We had dinner at a delicious restaurant in Crested Butte, then returned to Gunnison and pretty much passed out in our tent. I love sleeping while camping, there's something so satisfying about falling asleep out of exhaustion in the crisp, fresh air.

Monday, July 19, 2010

Sun, July 11, 2010: Sightseeing In and Around La Junta

I was finally able to get B to understand how important travel is for me (I think, and hope...), and he suggested we take a trip down to La Junta last weekend. The evening before, we took a bike ride along a bike path that leads you through a very industrial area of town. One of my favorite things about Colorado is its sunsets, and their ability to pierce through any scenery and awe with their beauty.
I rest my case.

We woke up early on Sunday morning and headed out into the prairie, something I haven't done for quite some time and B had done even less recently. He taught me that windmills are usually used to pump water for livestock. Did you know that? I had no idea - I guess that's not the kind of thing one learns growing up in Connecticut.
To the east, we were able to see the faint outline of Pike's Peak throughout most of our trip. It's difficult to make out, but it's the taller peak in the right hand half of the picture. Having mountain companions over long distances in the prairie is yet another thing I love about this state.
The map showed a fairly sizable body of water just north of La Junta called Lake Meredith, so we made sure to stop there on the way.
B was really disappointed by the lack of trees surrounding the lake. As for me, it was pretty much what I expected, but I didn't expect the large crowds of people choking the lake shores with RVs and picnic lunches and motorboats. I was sad not to find the peaceful place I hoped for, but let it be what it is, and we continued on.

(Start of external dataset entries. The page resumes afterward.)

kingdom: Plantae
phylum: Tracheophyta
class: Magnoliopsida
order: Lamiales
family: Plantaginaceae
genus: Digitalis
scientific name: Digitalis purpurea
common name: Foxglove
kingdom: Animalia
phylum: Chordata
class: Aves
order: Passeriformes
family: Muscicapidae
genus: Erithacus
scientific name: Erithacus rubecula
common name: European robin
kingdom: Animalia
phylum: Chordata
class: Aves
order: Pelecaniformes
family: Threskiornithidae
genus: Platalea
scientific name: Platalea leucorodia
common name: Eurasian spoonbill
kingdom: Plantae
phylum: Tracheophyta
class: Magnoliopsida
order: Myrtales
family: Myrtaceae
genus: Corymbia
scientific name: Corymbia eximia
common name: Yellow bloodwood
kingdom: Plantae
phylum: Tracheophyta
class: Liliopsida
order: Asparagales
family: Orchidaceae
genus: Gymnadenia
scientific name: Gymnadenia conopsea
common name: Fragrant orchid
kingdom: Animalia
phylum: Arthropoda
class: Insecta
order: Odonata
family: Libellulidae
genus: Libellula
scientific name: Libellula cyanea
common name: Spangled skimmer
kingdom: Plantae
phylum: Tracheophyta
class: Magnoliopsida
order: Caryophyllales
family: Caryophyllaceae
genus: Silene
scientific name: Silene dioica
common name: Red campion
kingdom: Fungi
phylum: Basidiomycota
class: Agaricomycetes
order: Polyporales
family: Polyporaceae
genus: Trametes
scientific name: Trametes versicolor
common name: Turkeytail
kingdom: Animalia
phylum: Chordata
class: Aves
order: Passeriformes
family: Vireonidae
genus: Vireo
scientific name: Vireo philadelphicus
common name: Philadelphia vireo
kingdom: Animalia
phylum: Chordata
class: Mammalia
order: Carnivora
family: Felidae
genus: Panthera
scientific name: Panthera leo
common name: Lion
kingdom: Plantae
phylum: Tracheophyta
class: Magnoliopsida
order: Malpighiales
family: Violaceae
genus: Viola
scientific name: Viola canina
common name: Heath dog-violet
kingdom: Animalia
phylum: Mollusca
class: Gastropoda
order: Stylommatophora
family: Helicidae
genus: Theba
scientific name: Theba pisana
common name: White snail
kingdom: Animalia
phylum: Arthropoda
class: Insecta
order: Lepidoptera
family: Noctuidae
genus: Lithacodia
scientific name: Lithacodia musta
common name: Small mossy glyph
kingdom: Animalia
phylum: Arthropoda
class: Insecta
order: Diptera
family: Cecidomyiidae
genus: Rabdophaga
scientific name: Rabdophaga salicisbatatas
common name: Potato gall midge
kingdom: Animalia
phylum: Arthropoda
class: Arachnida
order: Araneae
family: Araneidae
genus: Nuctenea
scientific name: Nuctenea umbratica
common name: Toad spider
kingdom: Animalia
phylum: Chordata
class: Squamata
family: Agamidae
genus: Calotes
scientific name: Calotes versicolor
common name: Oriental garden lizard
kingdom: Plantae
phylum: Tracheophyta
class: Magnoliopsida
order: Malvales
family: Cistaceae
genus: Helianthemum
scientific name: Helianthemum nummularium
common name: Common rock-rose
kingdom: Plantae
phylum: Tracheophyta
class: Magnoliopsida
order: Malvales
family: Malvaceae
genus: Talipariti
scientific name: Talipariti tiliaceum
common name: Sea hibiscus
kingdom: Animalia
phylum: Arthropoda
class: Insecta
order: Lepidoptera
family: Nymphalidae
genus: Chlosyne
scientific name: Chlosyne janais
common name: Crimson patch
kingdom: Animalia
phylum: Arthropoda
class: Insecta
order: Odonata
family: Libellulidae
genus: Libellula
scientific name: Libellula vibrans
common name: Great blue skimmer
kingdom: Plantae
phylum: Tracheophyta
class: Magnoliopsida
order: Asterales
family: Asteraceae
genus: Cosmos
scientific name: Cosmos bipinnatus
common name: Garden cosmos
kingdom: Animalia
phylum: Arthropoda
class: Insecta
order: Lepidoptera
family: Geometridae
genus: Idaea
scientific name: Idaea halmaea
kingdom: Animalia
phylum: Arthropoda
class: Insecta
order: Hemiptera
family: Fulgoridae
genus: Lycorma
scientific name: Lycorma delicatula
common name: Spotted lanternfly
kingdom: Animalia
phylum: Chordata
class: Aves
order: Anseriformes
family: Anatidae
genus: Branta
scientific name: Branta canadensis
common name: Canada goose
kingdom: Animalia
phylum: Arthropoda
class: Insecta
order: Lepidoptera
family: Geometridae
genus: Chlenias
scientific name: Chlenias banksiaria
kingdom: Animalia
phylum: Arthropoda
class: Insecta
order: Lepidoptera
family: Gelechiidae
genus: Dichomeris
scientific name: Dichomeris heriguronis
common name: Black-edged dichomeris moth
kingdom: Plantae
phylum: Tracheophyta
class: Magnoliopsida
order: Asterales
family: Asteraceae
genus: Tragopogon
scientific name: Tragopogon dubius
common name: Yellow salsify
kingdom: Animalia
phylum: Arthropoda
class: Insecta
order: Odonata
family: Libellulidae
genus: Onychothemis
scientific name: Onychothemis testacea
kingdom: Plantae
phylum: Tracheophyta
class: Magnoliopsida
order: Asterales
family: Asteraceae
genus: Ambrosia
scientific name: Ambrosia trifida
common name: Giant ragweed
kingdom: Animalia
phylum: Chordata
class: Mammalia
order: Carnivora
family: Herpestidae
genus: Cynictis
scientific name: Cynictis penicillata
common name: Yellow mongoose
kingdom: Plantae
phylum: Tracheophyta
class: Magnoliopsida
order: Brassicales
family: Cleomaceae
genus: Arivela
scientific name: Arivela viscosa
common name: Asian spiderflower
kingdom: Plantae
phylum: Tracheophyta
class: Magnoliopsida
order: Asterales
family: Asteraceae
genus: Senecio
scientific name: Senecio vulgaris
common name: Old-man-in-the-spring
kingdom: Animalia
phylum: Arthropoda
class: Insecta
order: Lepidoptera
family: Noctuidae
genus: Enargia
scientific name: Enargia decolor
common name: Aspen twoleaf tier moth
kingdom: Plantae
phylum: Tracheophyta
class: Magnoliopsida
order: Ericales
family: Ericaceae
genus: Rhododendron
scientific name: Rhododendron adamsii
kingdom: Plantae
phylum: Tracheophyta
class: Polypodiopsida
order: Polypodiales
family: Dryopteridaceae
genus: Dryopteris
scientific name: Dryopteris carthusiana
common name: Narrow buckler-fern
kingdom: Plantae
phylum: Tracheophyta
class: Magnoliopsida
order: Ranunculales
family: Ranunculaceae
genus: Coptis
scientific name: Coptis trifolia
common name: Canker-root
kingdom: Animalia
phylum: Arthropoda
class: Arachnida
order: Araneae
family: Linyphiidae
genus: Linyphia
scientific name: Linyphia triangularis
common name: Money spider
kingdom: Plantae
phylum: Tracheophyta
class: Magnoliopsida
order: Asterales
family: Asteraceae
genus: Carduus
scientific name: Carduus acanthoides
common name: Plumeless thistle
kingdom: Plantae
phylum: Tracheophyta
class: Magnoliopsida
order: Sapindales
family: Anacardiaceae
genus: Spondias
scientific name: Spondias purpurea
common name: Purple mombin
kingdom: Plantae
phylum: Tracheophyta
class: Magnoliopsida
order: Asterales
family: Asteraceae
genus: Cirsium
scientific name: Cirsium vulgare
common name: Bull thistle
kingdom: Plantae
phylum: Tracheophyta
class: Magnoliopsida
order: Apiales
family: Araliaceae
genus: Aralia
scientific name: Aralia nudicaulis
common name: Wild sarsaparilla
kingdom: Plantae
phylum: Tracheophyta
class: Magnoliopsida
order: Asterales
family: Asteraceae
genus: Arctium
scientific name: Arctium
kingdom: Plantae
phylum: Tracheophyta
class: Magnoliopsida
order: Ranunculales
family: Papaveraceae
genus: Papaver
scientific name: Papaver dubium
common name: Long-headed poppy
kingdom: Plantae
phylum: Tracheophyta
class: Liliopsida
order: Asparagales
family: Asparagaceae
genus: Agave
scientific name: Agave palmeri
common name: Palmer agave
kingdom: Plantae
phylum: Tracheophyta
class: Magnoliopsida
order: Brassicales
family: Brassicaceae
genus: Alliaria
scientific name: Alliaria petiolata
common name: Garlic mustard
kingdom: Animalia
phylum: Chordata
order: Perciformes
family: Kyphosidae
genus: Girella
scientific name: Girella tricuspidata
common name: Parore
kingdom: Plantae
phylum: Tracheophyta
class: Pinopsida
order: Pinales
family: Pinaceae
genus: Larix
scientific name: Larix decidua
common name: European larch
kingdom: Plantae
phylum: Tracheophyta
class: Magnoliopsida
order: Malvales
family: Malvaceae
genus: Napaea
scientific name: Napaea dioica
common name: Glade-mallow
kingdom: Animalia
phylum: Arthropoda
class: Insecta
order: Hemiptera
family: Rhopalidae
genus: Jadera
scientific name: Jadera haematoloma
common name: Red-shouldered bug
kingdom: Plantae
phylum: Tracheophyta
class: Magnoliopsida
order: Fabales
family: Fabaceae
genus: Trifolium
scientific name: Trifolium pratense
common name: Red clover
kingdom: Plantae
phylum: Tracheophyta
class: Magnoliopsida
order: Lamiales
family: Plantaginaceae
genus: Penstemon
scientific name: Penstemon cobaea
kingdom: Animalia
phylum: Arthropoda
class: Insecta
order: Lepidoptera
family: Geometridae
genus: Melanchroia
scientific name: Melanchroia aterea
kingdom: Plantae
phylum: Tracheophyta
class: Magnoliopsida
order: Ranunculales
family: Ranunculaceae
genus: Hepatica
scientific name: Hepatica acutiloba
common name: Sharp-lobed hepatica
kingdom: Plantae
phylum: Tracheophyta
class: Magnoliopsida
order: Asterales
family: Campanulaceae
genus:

The Arkansas River runs along Route 50, and I'm not sure that it really struck me until this trip: the Arkansas River is the same one that runs along the valley that holds the Collegiate Peaks. This wide, slow, muddy river is the same clear and rushing river that I love when I visit that mountain valley. It's amazing how much water is transformed when it leaves the mountains to meander through the prairie.
We visited a place called Bent's Old Fort, which sat on what used to be the boundary between the US and Mexico. The original fort was destroyed in a fire at some point, so the structure that we visited was actually a reconstruction. I was fascinated by how much it resembled the structures in a video game that B has been playing recently about the old west, and I kept expecting bandits to pop out of the rooms and open fire on us.
I never liked history much in school, but I really enjoy being in historical places, wondering how people lived in different times and what it would have been like. As for Bent's Old Fort, it was HOT. I can't imagine being stationed there in a wool uniform....
We were able to climb the towers of the fort and were given a pretty view of the relatively lush land around the Arkansas River. The area was actually somewhat swampy which was unexpected for me.
Bandits, anyone?
On our way home, we stopped to get gas in a town called Swink, which is one of the best town names I have ever heard of!
It was fun traveling with B because he seems to like having certain destinations in mind, while I just like going somewhere and having an experience. I hope that we can continue to travel together.